Data supplied —
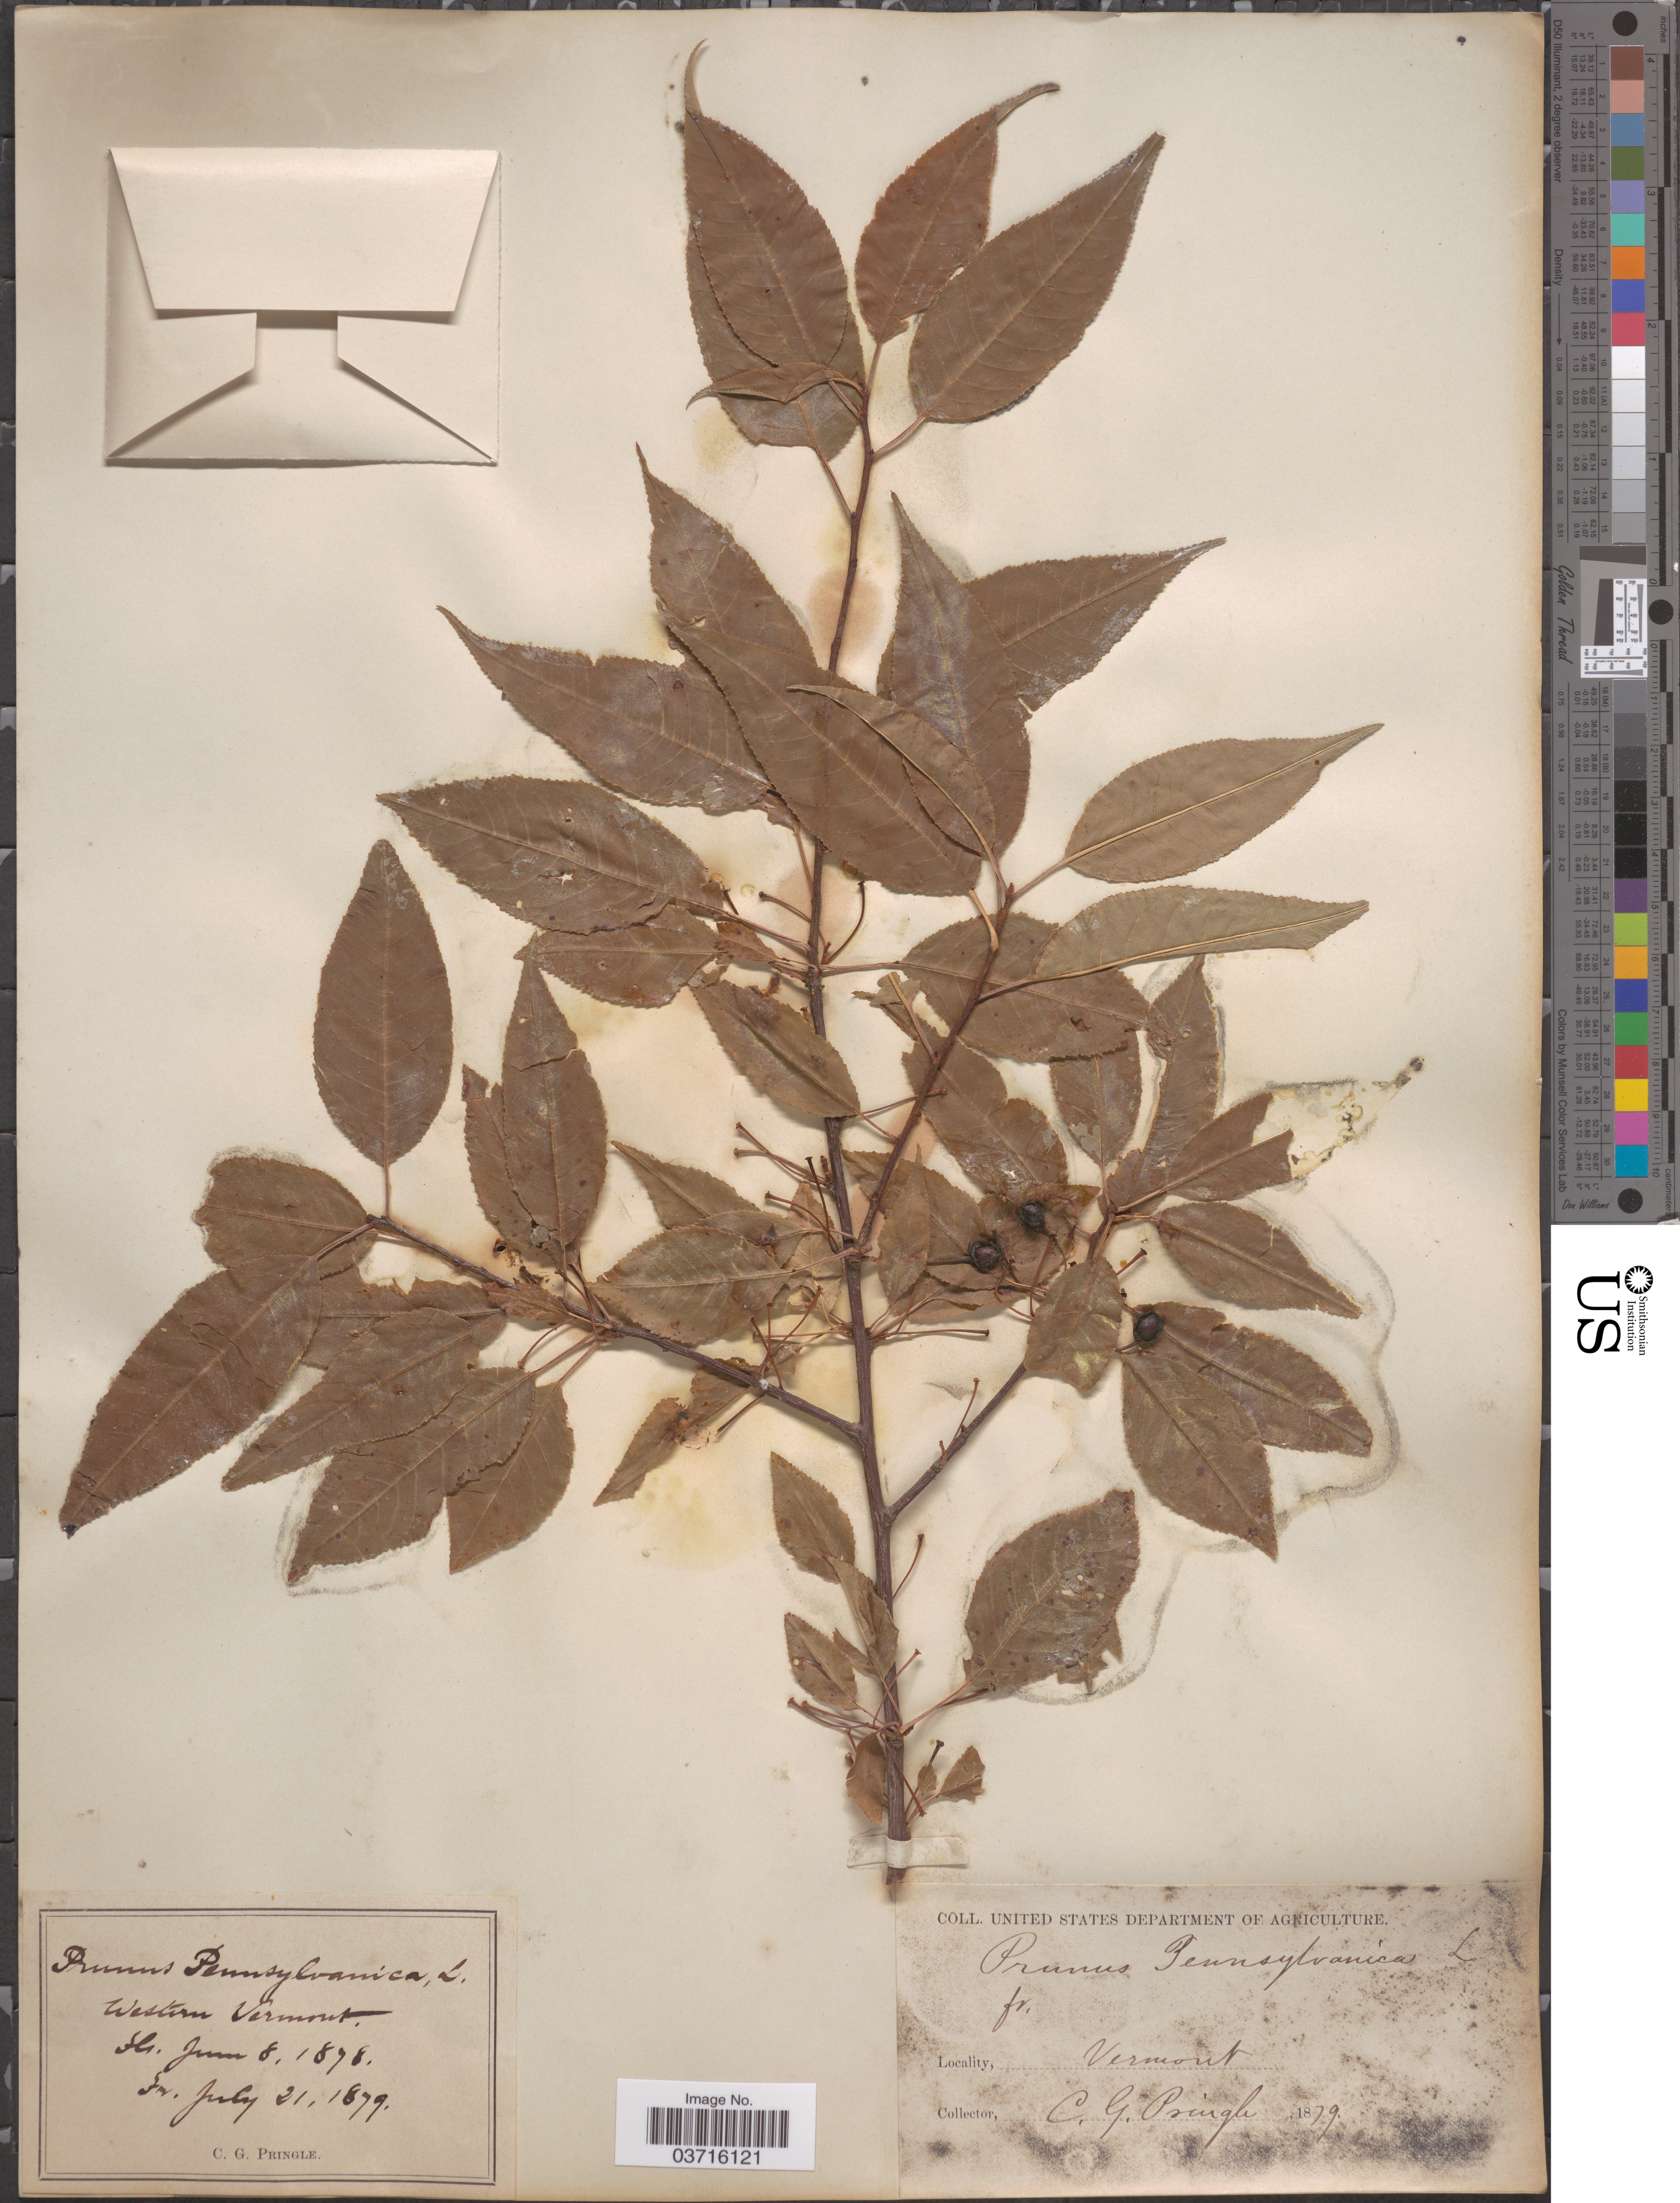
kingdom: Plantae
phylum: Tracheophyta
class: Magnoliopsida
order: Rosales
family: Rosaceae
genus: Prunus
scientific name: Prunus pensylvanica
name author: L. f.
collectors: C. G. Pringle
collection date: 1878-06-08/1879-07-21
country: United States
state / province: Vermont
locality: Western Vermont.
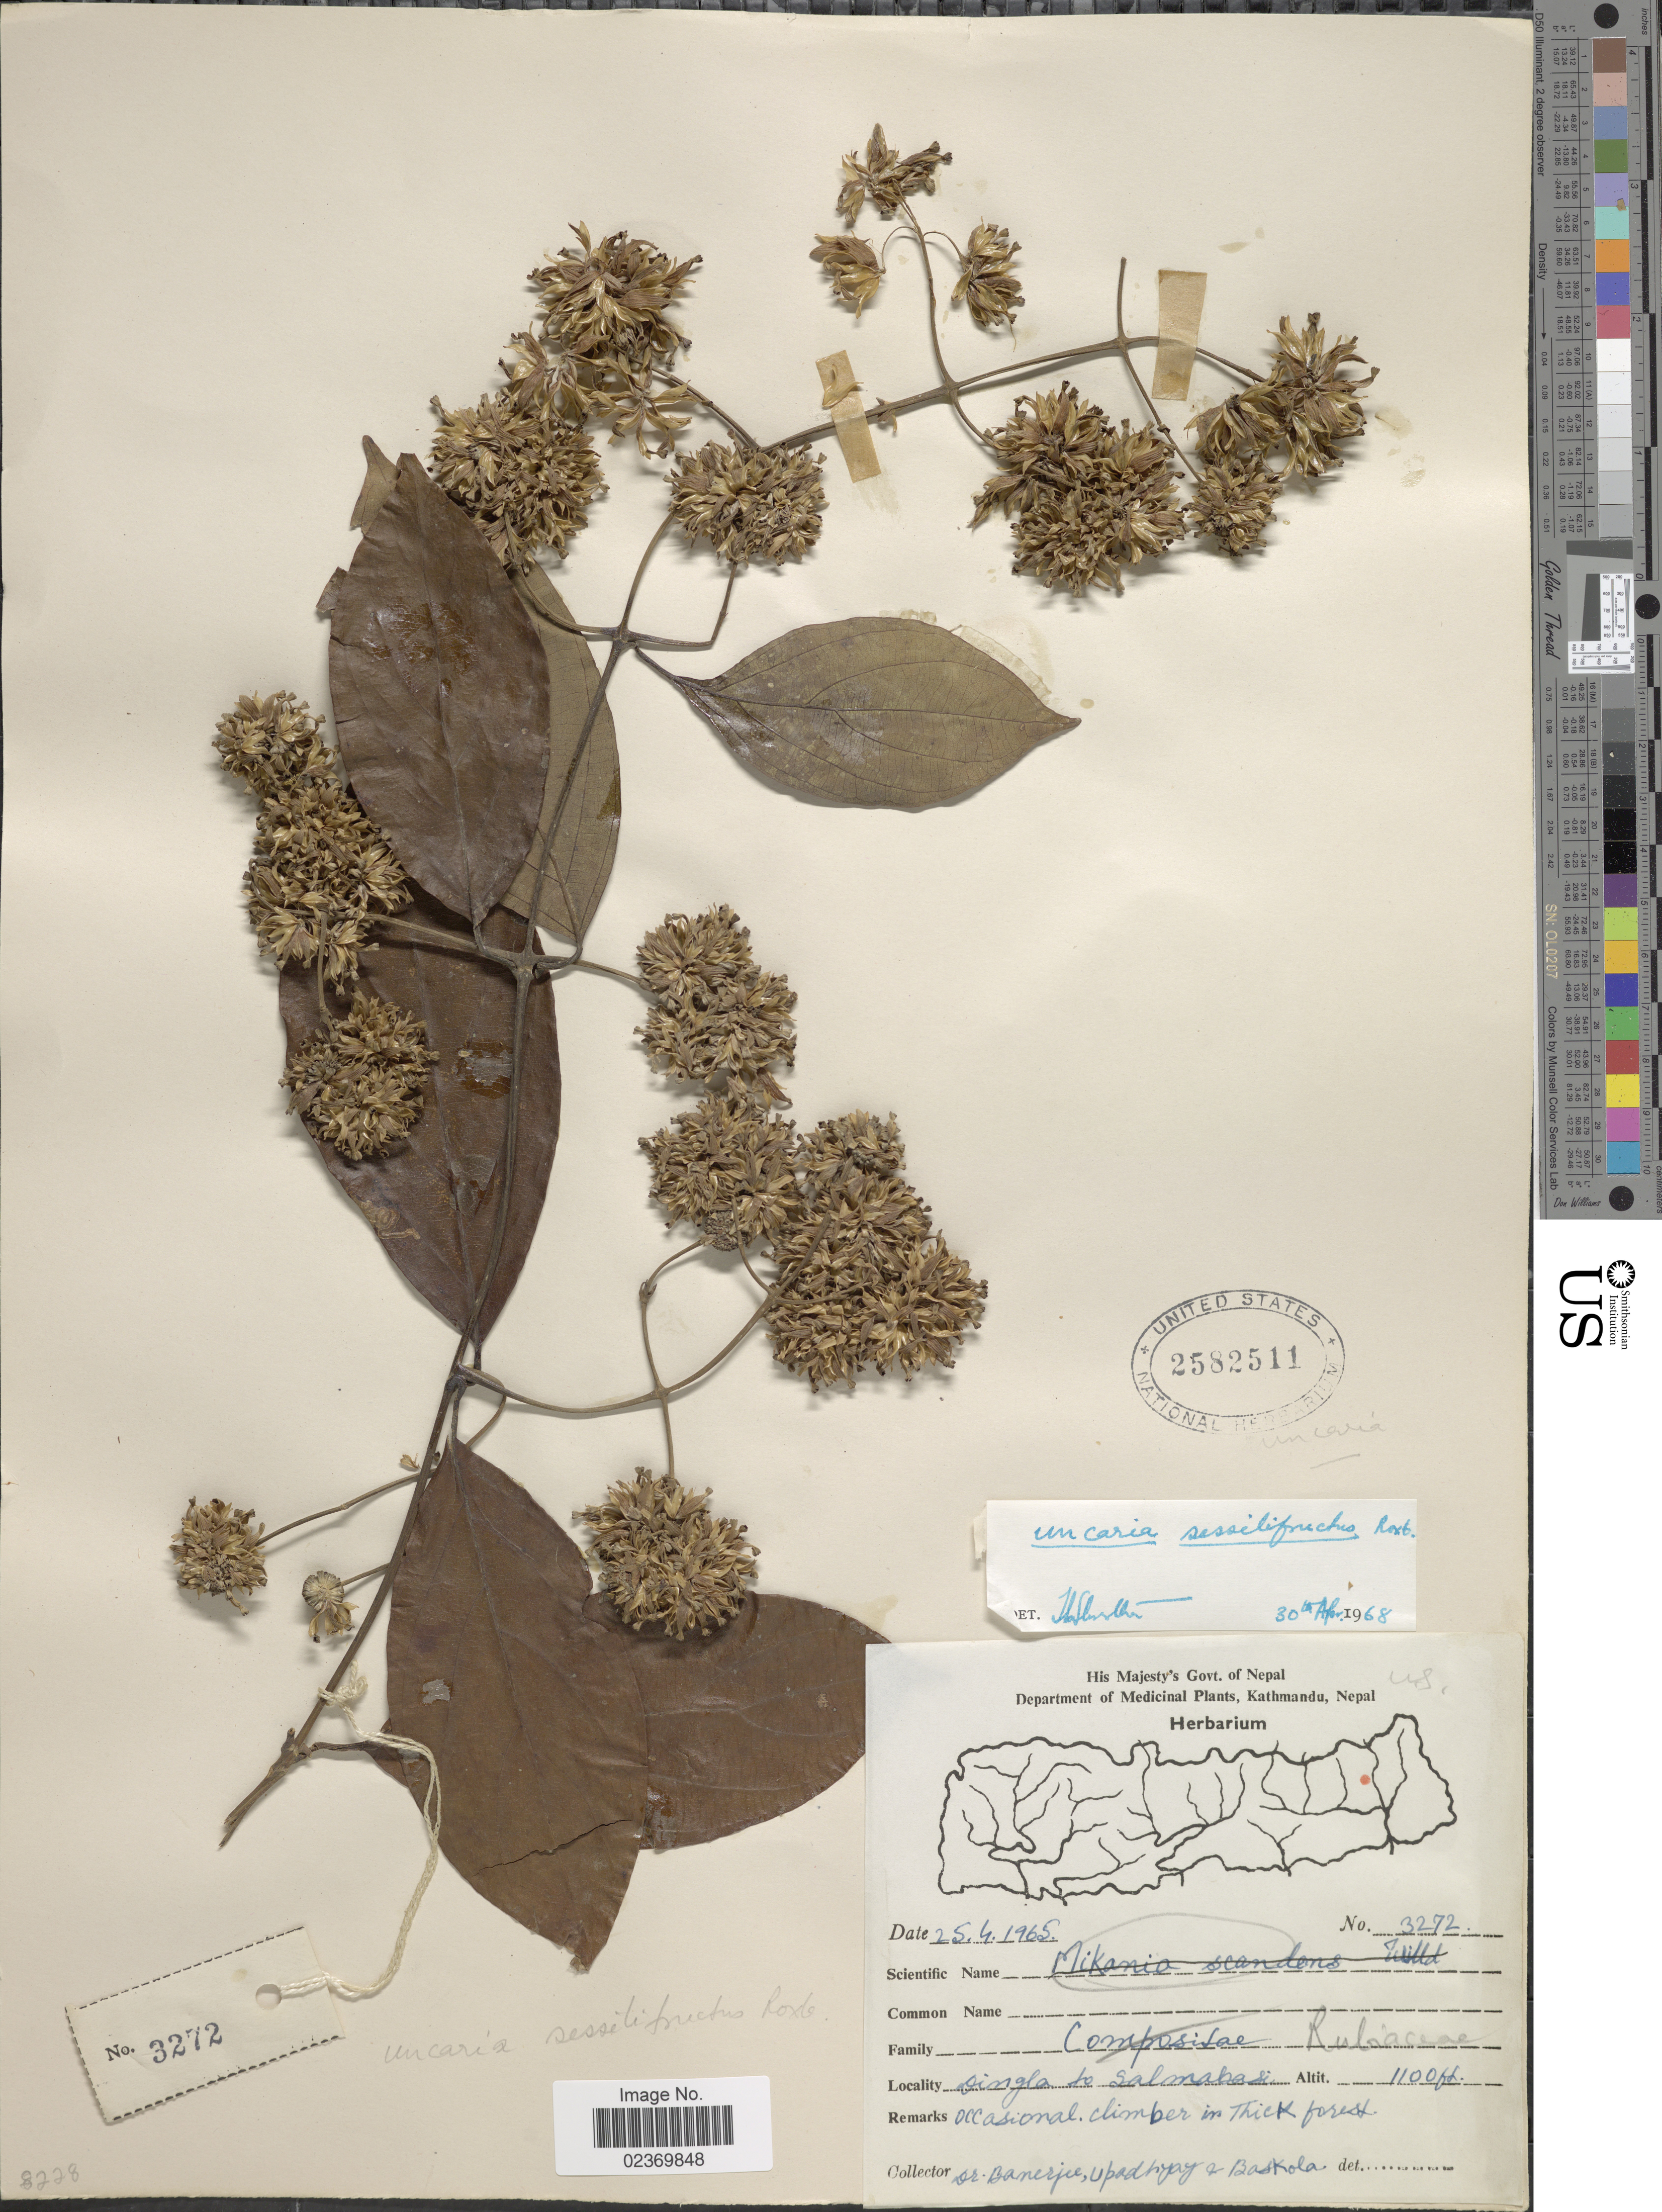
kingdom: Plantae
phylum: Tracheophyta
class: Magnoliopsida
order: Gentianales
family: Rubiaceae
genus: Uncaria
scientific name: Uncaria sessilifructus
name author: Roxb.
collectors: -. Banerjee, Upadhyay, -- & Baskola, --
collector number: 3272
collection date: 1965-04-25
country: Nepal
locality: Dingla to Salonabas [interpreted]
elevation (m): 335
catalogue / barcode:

Objective —
Give the lines of the records as a JSON list of strings, one string per line with blank lines left out, from the start of the records up to and including the line with "locality: Dingla to Salonabas [interpreted]". Leave the pictures out of the list.

Correct response —
[
  "kingdom: Plantae",
  "phylum: Tracheophyta",
  "class: Magnoliopsida",
  "order: Rosales",
  "family: Rosaceae",
  "genus: Prunus",
  "scientific name: Prunus pensylvanica",
  "name author: L. f.",
  "collectors: C. G. Pringle",
  "collection date: 1878-06-08/1879-07-21",
  "country: United States",
  "state / province: Vermont",
  "locality: Western Vermont.",
  "kingdom: Plantae",
  "phylum: Tracheophyta",
  "class: Magnoliopsida",
  "order: Gentianales",
  "family: Rubiaceae",
  "genus: Uncaria",
  "scientific name: Uncaria sessilifructus",
  "name author: Roxb.",
  "collectors: -. Banerjee, Upadhyay, -- & Baskola, --",
  "collector number: 3272",
  "collection date: 1965-04-25",
  "country: Nepal",
  "locality: Dingla to Salonabas [interpreted]"
]